I called Vorshlag awhile back and they recommended the opposite. Most people I talk to also recommend the opposite.

I know the real answer is "both" but a radiator is roughly half the price of an oil cooler.
I'm thinking/hoping new radiator+ducting+hood vents will be enough for me in sub-90° temps
Here's what I know for sure. Both are wildly too hot while on track. If I were Emperor, we'd run about 85*C on Coyotes and 80*C on Eco's for coolant temp*. CHT would probably be ~8-12*C higher than that. *IF* we had the water cooled to those numbers, then it would be interesting to see where oil ended up. We might still need a cooler, but you can bet it would be much smaller than if we were running 115* coolant temps. The downside is that you need a *much* bigger radiator. Why to all this trouble to keep the water cool? Because that's your big hitter in terms of both detonation and bearing clearances.

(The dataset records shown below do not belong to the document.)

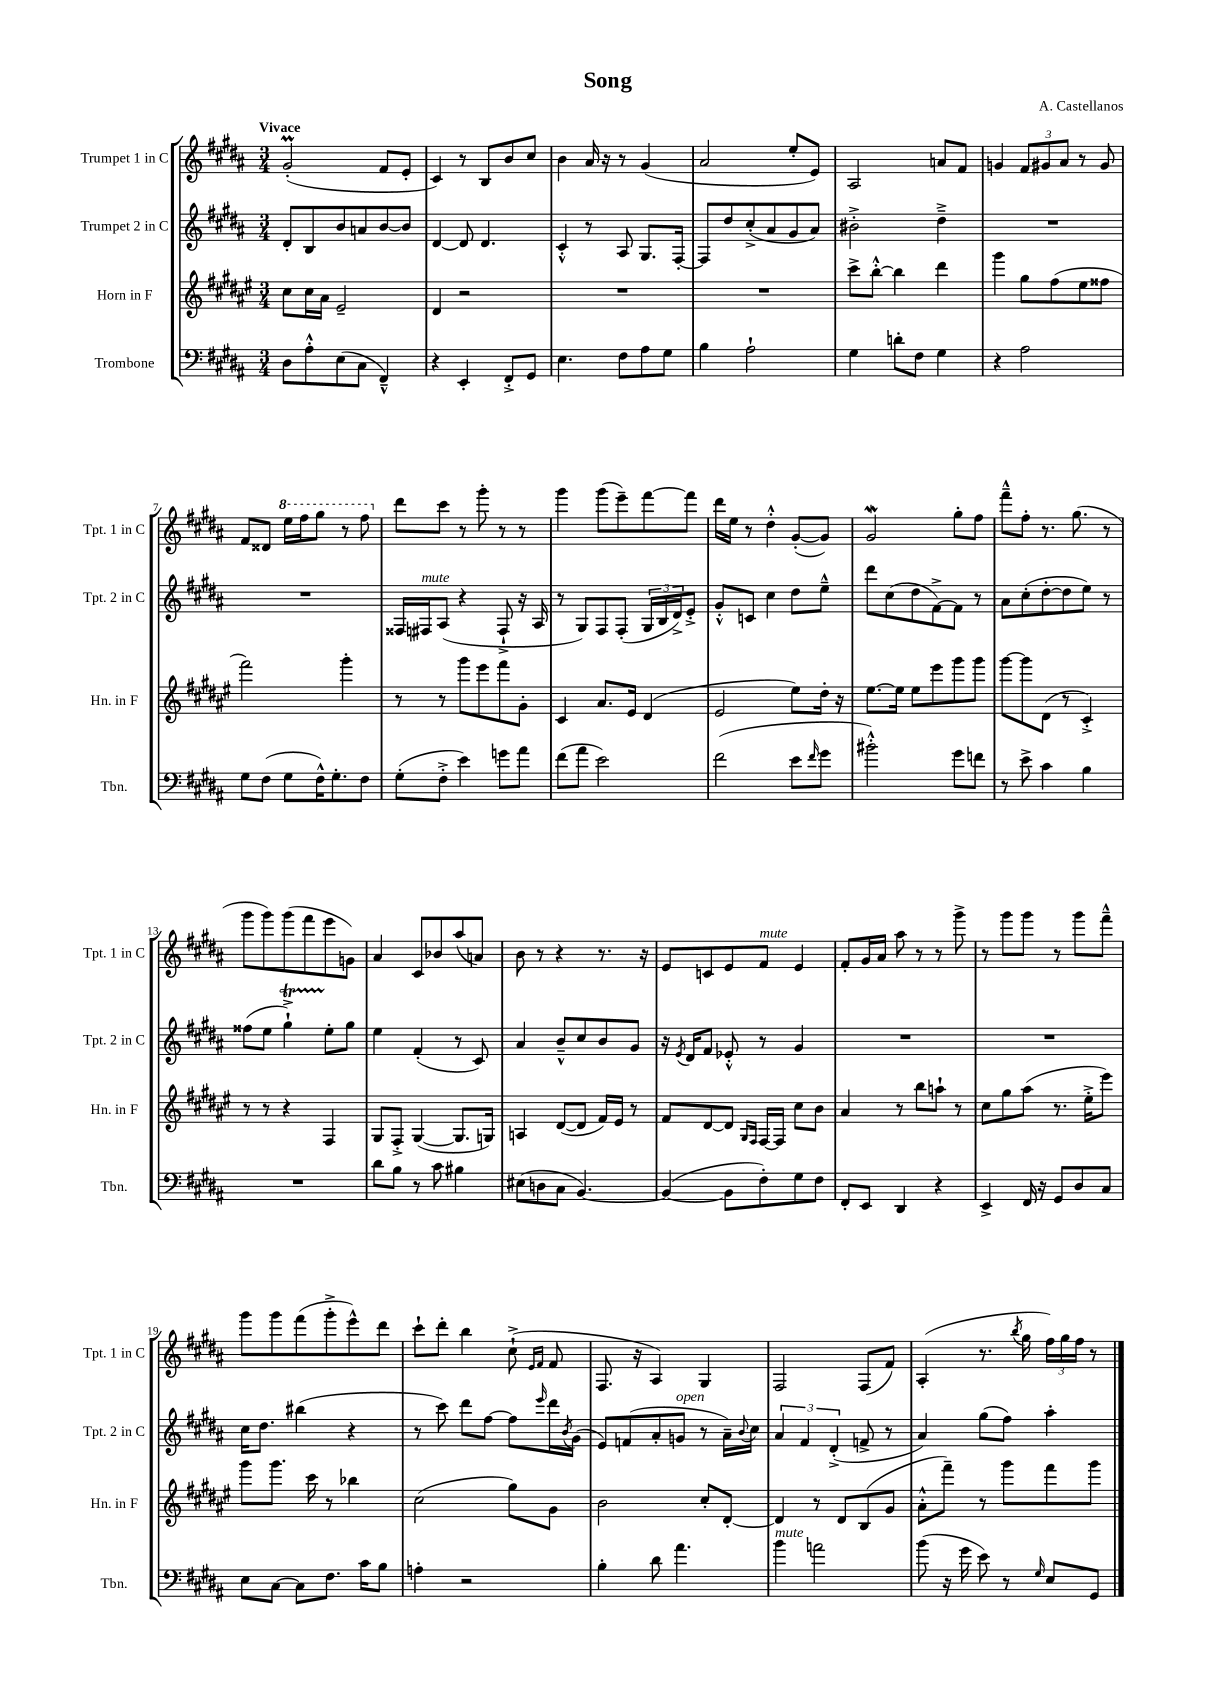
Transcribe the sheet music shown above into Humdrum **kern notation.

**kern	**kern	**kern	**kern
*staff4	*staff3	*staff2	*staff1
*clefF4	*clefG2	*clefG2	*clefG2
*k[f#c#g#d#a#]	*k[f#c#g#d#a#e#]	*k[f#c#g#d#a#]	*k[f#c#g#d#a#]
*M3/4	*M3/4	*M3/4	*M3/4
8D#\L	8cc#\L	8d#'/L	(2g#'/
8A#'^^\	16cc#\L	8B/	.
.	16a#\JJ	.	.
(8E\	2e#~/	8b/	.
8C#\J	.	8a/	.
4FF#~^^/)	.	[8b/	8f#/L
.	.	8b/]J	8e'/J
=	=	=	=
4r	4d#/	[4d#/	4c#/)
4EE'/	2r	8d#/]	8r
.	.	4.d#/	8B/L
8FF#'^/L	.	.	8b/
8GG#/J	.	.	8cc#/J
=	=	=	=
4.E\	2.r	4c#'^^/	4b\
.	.	8r	16a#/
.	.	.	16r
8F#\L	.	8A#/	8r
8A#\	.	8.G#/L	(4g#/
8G#\J	.	.	.
.	.	[16F#'/Jk	.
=	=	=	=
4B\	2.r	8F#/]L	2a#/
.	.	8dd#/	.
2A#`\	.	(8cc#'^/	.
.	.	8a#/	.
.	.	8g#/	8ee'/L
.	.	8a#/J)	8e/J)
=	=	=	=
4G#\	8ccc#^\L	2b#'^\	2A#/
.	[8bb'^^\J	.	.
8d'\L	4bb\]	.	.
8F#\J	.	.	.
4G#\	4ddd#\	4dd#~^\	8a/L
.	.	.	8f#/J
=	=	=	=
4r	4ggg#\	2.r	4g/
2A#\	8gg#\L	.	12f#/L
.	.	.	12g#/
.	(8ff#\	.	.
.	.	.	12a#/J
.	8ee#\	.	8r
.	8ff##\J	.	8g#/
=	=	=	=
8G#\L	2fff#\)	2.r	8f#/L
(8F#\J	.	.	8d##/J
8G#\L	.	.	16eee\LL
.	.	.	16fff#\J
16F#^^\K)	.	.	8ggg#\J
8.G#'\	.	.	.
.	4ggg#'\	.	8r
8F#\J	.	.	8fff#\
=	=	=	=
(8G#'\L	8r	16F##/LL	8ddd#\L
.	.	16F#/J	.
8F#'^\J	8r	(8A#/J	8ccc#\J
4e\)	8ggg#\L	4r	8r
.	8eee#\	.	8ggg#'\
8g\L	8fff#\	8F#`^/	8r
8a#\J	8g#'\J	16r	8r
.	.	16A#/	.
=	=	=	=
(8f#\L	4c#/	8r	4ggg#\
8a#\J	.	8G#/L)	.
2e\)	8.a#/L	8F#/	(8ggg#\L
.	.	(8F#'/J	8eee~\)
.	16e#/Jk	.	.
.	(4d#/	24G#/LL	[8fff#\
.	.	24B/	.
.	.	24d#^/J)	.
.	.	8e'^/J	8fff#\]J
=	=	=	=
(2f#\	2e#/	8g#'^^/L	16ddd#\LL
.	.	.	16ee\JJ
.	.	8c/J	8r
.	.	4cc#\	4dd#'^^\
8e\L	8ee#\L)	8dd#\L	([8g#'/L
16qqf#/	.	.	.
8g#\J	16dd#'\Jk	8ee~^^\J	8g#/]J)
.	16r	.	.
=	=	=	=
2b#'^^\)	[8.ee#\L	8ddd#\L	2g#/
.	.	(8cc#\	.
.	16ee#\]Jk	.	.
.	8ee#\L	8dd#\	.
.	8eee#\	[8f#^\)	.
8g#\L	8ggg#\	8f#\]J	8gg#'\L
8f\J	8ggg#\J	8r	8ff#\J
=	=	=	=
8r	[8ggg#\L	8a#\L	8fff#~^^\L
8e^\	8ggg#\]	(8cc#'\	8ff#'\J
4c#\	(8d#\J	[8dd#'\	8.r
.	8r	8dd#\]	.
.	.	.	(8.gg#\
4B\	4c#'^/)	8ee\J)	.
.	.	8r	8r
=	=	=	=
2.r	8r	(8ff##\L	8ggg#\L
.	8r	8ee\J	8ggg#\)
.	4r	4gg#`^\)	(8ggg#\
.	.	.	8fff#\
.	4F#/	8ee'\L	8eee\
.	.	8gg#\J	8g\J)
=	=	=	=
8d#\L	8G#/L	4ee\	4a#/
8B\J	8F#'^/J	.	.
8r	([4G#/	(4f#'/	8c#/L
8c#\	.	.	8b-/
4B#\	8.G#/]L	8r	(8aa#/
.	.	8c#/)	8a/J)
.	16G/Jk)	.	.
=	=	=	=
(8E#\L	4A/	4a#/	8b\
8D\	.	.	8r
8C#\J	([8d#/L	8b~^^/L	4r
[4.BB/)	8d#/]J	8cc#/	.
.	16f#/LL)	8b/	8.r
.	16e#/JJ	.	.
.	8r	8g#/J	.
.	.	.	16r
=	=	=	=
(4BB/_	8f#/L	16r	8e/L
.	.	8qe/	.
.	.	16d#/LK	.
.	[8d#/	8f#/J	8c/
8BB\]L	8d#/]J	8e-'^^/	8e/
.	16qqG#/LL	.	.
.	16qqF#/JJ	.	.
8F#'\)	[16F#/LL	8r	8f#/J
.	16F#/]JJ	.	.
8G#\	8cc#\L	4g#/	4e/
8F#\J	8b\J	.	.
=	=	=	=
8FF#'/L	4a#/	2.r	8f#'/L
8EE/J	.	.	16g#/L
.	.	.	16a#/JJ
4DD#/	8r	.	8aa#\
.	8bb\L	.	8r
4r	8aa`\J	.	8r
.	8r	.	8ggg#^\
=	=	=	=
4EE^/	8cc#\L	2.r	8r
.	8gg#\	.	8ggg#\L
16FF#/	(8aa#\J	.	8ggg#\J
16r	.	.	.
8GG#/L	8.r	.	8r
8D#/	.	.	8ggg#\L
.	16ee#'^\LK	.	.
8C#/J	8eee#\J)	.	8fff#~^^\J
=	=	=	=
8E\L	8ggg#\L	16cc#\LK	8ggg#\L
.	.	8.dd#\J	.
[8C#\J	8.ggg#\J	.	8ggg#\
8C#\]L	.	(4bb#\	(8fff#\
.	16ccc#\	.	.
8.F#\J	8r	.	8ggg#'^\
.	4bb-\	4r	8eee^^\)
16c#\LK	.	.	.
8B\J	.	.	8ddd#\J
=	=	=	=
4A'\	(2cc#\	8r	8ccc#`\L
.	.	8ccc#\)	8ddd#'\J
2r	.	8ddd#\L	4bb\
.	.	[8ff#\J	.
.	8gg#\L)	8ff#\]L	(8cc#`^\
.	.	.	16qqe/LL
.	.	16qqeee/	16qqf#/JJ
.	8g#\J	16ddd#\L	8f#/
.	.	8qb/	.
.	.	(16g#\JJ	.
=	=	=	=
4B'\	2b\	8e/L)	8.F#/
.	.	(8f/	.
.	.	.	16r
8d#\	.	8a#'/	4A#/)
4.a#\	.	8g/J	.
.	8cc#'/L	8r	4G#/
.	[8d#'/J	16a#~\LL)	.
.	.	8qqb/	.
.	.	16cc#\JJ	.
=	=	=	=
4b\	4d#/]	6a#/	2F#/
.	.	6f#/	.
2a\	8r	.	.
.	.	(6d#'^/	.
.	8d#/L	.	.
.	(8B/	8f^/	(8F#/L
.	8g#/J	8r	8f#/J)
=	=	=	=
(8b\	8a#'^^\L	4a#/)	(4A#'/
16r	8fff#~\J)	.	.
16g#\	.	.	.
8e\)	8r	(8gg#\L	8.r
8r	8ggg#\L	8ff#\J)	.
.	.	.	8qbb/
.	.	.	16gg#\
16qqG#/	.	.	.
8E/L	8fff#\	4aa#'\	24ff#\LL)
.	.	.	24gg#\
.	.	.	24ff#\JJ
8GG#/J	8ggg#\J	.	8r
==	==	==	==
*-	*-	*-	*-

You keep the head cool so you can run a lot of timing advance/boost and you keep the block cool so the bearing journals don't thermally expand so much they leave you big clearances, low oil pressure and, eventually, scored bearings.

*Those numbers are not arbitrary. They are the optimum operating temp for those engines when used in IMSA and IndyCar. They can certainly be run far hotter than this, but you're giving up power by doing it.